El primer ministro de Rusia, Mijail Mishustin, se reunió en Pekín con su homólogo chino, Li Qiang, y con el presidente Xi Jinping. En esta visita, la de un responsable ruso de más alto rango desde que comenzó la invasión a Ucrania, Mishustin recibió de la potencia asiática la confirmación de que continuará de manera firme el apoyo mutuo en temas que afecten a los “intereses fundamentales de cada uno”.
En el contexto actual, caracterizado por el conflicto que se desarrolla en suelo ucranio entre Rusia y el bloque occidental, ha de entenderse que esos “intereses fundamentales” se refieren a la determinación del gobierno de Vladimir Putin de remontar el acoso y el cerco progresivo con que, desde la caída de la Unión Soviética, en 1991, Washington y sus aliados han intentado eliminar a la Federación Rusa como potencia geopolítica. La referencia es también para la hostilidad de ese mismo bloque y su pertinaz injerencismo en los asuntos internos de China, particularmente respecto a la reintegración de la isla de Taiwán a la soberanía de Pekín.
Las expresiones de Li y de Xi deben leerse también como una respuesta contundente a los recientes posicionamientos del G-7 (grupo que reúne a los siete países más ricos de Occidente: Estados Unidos, Canadá, Japón, Francia, Reino Unido, Alemania e Italia), que el domingo “instó” al gigante asiático a presionar a su socio “para que detenga su agresión militar y retire de inmediato, completa e incondicionalmente sus tropas de Ucrania”. Fue un llamamiento que se neutralizó a sí mismo desde el primer momento, pues pidió a China que abandonara a su aliado pero, al mismo tiempo, Washington la calificaba de mayor amenaza a sus intereses y reiteraba su decisión de organizar una coalición internacional para impedirle el acceso tanto a semiconductores de alta tecnología como a los instrumentos para fabricarlos, en un intento explícito de descarrilar su economía y su desarrollo militar.
El mensaje es claro: China no sólo no presionará a Rusia, sino que la apoyará de manera decidida, si bien hasta ahora no existe ningún indicio de que la ayuda incluya asistencia bélica susceptible de ser utilizada en el teatro de operaciones de Ucrania.
Este estrechamiento de las relaciones Moscú-Pekín no es gratuito; por el contrario, supone la única salida que estas potencias han encontrado al hostigamiento sistemático de Estados Unidos y los países que se han plegado a sus intereses.
El ejemplo más inmediato de las políticas antirrusas es la escalada armamentística promovida a Kiev, a cuyo gobierno se han entregado armas cada vez más poderosas, algunas de las cuales no pueden justificarse como parte de un arsenal defensivo.
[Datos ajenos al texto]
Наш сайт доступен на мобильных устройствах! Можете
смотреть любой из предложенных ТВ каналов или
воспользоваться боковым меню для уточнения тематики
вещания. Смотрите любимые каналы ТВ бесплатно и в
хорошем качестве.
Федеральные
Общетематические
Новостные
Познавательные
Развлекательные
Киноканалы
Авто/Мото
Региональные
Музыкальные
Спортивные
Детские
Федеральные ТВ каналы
Es pertinente señalar, en este contexto, que el entrenamiento de pilotos ucranios en el uso de los cazas polivalentes F-16, anunciado por el presidente Joe Biden el fin de semana, introduce un factor muy peligroso en la ya delicada situación en Europa Oriental, pues la eventual entrega de aviones de combate de alta tecnología es una amenaza estratégica directa a la seguridad rusa. Una vez que las aeronaves se encuentren a disposición de Kiev, el supuesto compromiso de Volodymir Zelensky de no emplearlas contra territorio ruso será papel mojado, como lo fue la promesa de Washington de no expandir la Organización del Tratado del Atlántico Norte (OTAN) hacia el este.
El hecho es que se avanza hacia un conflicto que el propio Occidente ha modelado como bipolar al arrinconar simultáneamente a Rusia y China, sea amenazando con llevar los misiles de la OTAN a las puertas mismas de Moscú, o bien con el reforzamiento de una presencia armada intimidatoria en toda la región Asia-Pacífico y la injerencia ilegal en los problemas nacionales de Pekín. Si esta hostilidad injustificada no se detiene, terminará por consolidar un polo euroasiático binacional y una nueva rivalidad Este-Oeste de consecuencias indeseables para todo el planeta.